Voilà donc l’économie 2.0, le nouveau modèle du travail à l’ère de l’internet. Un taylorisme aimable, équitable, horizontal, rapide, basé sur la sagesse des foules et la suppression des intermédiaires. Quel magnifique résultat en effet: un accroissement du stress susceptible de causer des maladies mentales et physiques, une surveillance permanente des performances, des salaires au plancher, une optimisation fiscale extrême. Telles sont les conclusions de diverses enquêtes parues récemment sur les conditions de travail dans les entrepôts géants d’Amazon.

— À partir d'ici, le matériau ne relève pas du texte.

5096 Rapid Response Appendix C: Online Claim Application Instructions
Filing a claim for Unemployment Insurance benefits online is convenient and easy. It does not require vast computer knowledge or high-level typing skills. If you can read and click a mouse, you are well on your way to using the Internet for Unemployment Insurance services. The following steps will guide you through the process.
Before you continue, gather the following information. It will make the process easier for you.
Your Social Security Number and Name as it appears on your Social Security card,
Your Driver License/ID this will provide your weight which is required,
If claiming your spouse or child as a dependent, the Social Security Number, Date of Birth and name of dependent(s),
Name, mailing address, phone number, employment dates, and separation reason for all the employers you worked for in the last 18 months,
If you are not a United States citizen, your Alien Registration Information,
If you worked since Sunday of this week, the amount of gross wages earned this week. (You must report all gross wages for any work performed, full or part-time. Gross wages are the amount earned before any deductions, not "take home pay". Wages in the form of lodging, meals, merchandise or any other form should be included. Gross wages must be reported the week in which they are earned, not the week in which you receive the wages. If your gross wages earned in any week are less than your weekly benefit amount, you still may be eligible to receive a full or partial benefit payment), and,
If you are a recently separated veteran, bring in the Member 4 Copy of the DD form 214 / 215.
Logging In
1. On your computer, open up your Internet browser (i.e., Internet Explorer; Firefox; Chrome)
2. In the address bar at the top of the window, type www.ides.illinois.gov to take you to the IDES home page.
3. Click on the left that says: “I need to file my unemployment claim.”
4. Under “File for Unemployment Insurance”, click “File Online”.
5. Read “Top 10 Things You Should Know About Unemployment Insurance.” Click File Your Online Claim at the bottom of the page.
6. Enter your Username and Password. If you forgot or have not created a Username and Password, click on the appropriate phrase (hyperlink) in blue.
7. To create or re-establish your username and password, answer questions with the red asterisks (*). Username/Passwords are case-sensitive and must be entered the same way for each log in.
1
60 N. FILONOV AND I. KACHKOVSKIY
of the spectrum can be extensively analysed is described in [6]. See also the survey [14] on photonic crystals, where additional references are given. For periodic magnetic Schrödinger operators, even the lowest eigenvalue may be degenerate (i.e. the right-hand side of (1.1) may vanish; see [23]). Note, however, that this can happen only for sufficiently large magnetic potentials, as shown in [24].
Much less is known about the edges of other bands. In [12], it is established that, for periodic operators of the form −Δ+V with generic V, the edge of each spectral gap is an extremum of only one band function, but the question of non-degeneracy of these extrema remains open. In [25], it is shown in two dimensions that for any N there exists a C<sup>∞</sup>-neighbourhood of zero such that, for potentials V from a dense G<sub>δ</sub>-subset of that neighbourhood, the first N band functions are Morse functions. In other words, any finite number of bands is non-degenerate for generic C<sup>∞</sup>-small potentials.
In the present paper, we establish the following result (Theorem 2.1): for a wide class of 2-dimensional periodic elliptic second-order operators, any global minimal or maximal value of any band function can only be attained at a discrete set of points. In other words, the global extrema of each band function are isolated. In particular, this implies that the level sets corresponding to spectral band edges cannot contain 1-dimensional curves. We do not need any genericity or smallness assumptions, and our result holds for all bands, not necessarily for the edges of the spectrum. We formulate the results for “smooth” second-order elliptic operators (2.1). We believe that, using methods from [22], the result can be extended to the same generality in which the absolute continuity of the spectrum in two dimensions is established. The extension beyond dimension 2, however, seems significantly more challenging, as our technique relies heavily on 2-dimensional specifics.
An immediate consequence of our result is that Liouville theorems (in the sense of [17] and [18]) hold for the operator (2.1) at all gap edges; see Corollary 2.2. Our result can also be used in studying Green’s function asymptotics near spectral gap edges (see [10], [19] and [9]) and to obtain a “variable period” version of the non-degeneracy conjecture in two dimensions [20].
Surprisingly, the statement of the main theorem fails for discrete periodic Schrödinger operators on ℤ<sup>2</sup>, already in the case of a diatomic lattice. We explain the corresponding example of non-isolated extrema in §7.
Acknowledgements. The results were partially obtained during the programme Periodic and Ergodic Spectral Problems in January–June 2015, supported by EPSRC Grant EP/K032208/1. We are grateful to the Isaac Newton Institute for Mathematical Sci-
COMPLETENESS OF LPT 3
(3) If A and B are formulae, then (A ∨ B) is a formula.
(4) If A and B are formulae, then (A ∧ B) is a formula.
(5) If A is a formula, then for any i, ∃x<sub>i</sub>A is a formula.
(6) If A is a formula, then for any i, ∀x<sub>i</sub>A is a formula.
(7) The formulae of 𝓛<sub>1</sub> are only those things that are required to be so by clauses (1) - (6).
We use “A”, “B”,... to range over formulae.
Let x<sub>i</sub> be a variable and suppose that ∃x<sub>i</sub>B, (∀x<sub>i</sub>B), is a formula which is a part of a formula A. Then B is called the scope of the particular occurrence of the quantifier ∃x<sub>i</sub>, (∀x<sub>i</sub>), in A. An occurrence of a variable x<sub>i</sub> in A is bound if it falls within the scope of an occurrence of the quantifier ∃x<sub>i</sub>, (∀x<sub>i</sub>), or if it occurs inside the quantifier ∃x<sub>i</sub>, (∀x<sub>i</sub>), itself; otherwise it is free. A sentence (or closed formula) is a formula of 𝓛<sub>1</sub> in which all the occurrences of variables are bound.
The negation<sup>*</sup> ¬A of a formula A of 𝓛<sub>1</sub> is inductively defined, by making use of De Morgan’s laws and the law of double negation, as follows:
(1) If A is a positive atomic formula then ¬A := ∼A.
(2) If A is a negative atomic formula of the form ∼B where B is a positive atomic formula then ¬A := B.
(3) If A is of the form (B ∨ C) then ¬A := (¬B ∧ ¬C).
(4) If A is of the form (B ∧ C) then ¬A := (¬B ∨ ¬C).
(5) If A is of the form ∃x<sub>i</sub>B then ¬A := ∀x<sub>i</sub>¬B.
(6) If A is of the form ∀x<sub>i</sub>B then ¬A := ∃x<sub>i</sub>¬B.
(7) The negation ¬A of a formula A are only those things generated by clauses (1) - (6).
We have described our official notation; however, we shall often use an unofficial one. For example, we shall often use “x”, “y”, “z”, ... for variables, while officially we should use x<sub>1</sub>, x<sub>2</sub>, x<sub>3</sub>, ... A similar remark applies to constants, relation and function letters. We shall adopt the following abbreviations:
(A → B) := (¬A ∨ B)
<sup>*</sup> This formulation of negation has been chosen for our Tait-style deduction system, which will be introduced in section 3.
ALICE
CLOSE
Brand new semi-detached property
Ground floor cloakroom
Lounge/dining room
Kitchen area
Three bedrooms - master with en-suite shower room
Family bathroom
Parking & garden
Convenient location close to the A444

«Passer dix heures et demie par jour à collecter des objets sur des étagères revient à contempler les recoins les plus obscurs de nos désirs consuméristes», résume une journaliste de The Observer qui a passé une semaine à trimer dans un centre de distribution d’Amazon en Grande-Bretagne. Un journaliste de la BBC, lui aussi engagé dans un centre, conclut: «Nous sommes des machines, nous sommes des robots.» Amazon, par un bel acte manqué, confirme ce statut robotisé en faisant ces jours derniers la promotion béate de son futur mode de livraison par drone, trente minutes à peine après avoir reçu une commande. Très bien, mais qui prendra la défense des petits drones surmenés, exploités, eux-mêmes surveillés alors que leur fonction habituelle est celle de mouchards à hélices? Intelligence artificielle aidant, l’un d’entre eux nous écrira-t-il son calvaire quotidien?
On attend!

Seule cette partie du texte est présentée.